Tengo el blog más dejado que el parque de atracciones aquél de Chernobyl.
En el aire de ese parque no flota ningún gramo de estética. Es una estampa desolada, donde reside la soledad y sólo ella se monta a las atracciones y silba entre los matojos que intentan borrar la imagen. Uno de los pocos rincones donde no opera la cosmética. Porque el ser humano es un ser cosmético.
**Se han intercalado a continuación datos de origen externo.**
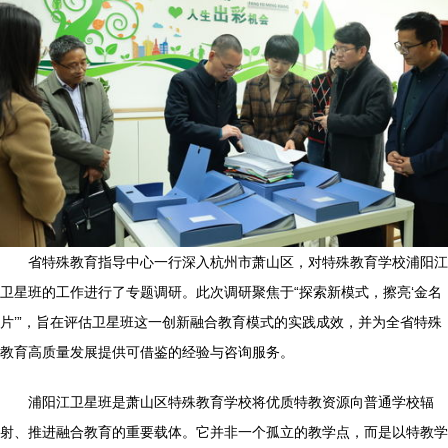
省特殊教育指导中心一行深入杭州市萧山区，对特殊教育学校浦阳江
卫星班的工作进行了专题调研。此次调研聚焦于“探索新模式，擦亮‘金名
片’”，旨在评估卫星班这一创新融合教育模式的实践成效，并为全省特殊
教育高质量发展提供可借鉴的经验与咨询服务。
浦阳江卫星班是萧山区特殊教育学校将优质特教资源向普通学校辐
射、推进融合教育的重要载体。它并非一个孤立的教学点，而是以特教学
En cualquier calle donde no haya aceacido un desastre nuclear, todos jugamos a lo bonito.
Tiendas con contabilidad perentoria que dan la impresión de comercios brillantes y consolidados, pese a que les queden dos días de apertura y existencia; paseantes mudados y esbeltos, sin atisbo de pesares, aunque la procesión vaya por dentro desfilando hacia casa, donde el polvorín seguirá desgastando y desestabilizando hasta dios sabe qué cuneta; calles y arquitectura de burbuja inmobiliaria, condenada a ser degradada y volverse deprimente a los ojos, como en un pueblo, país, continente, bananero.
Tendemos a mostrar una corteza bonita y estable, como un bastón al que asirse, un caparazón inmediato en el que subirse mientras tanto. Nadie se imagina unas calles con gente descuidada, tiendas feuchas pero con óptimo producto y cuentas que no jadean, calles de esas estadounidenses cuarenta años iguales pero cuarenta años resistentes y vigentes. Lo moderno, lo cosmético, cabalga por inercia temporada tras temporada, en un equilibrio poco sostenible.
Al final, cualquier calle de este país es un gran decorado de muñecos que aparenta ser bonito y resistente. Dentro, parejas en crisis, comercios con el agua al cuello, alcaldes perdidos, y niños ricos ignorando un destino mucho más austero, siguen jugando a la canción del verano, mientras el tiempo ronco, carraspea advertencias poco audibles para los ingredientes del sorbete cosmético planetario.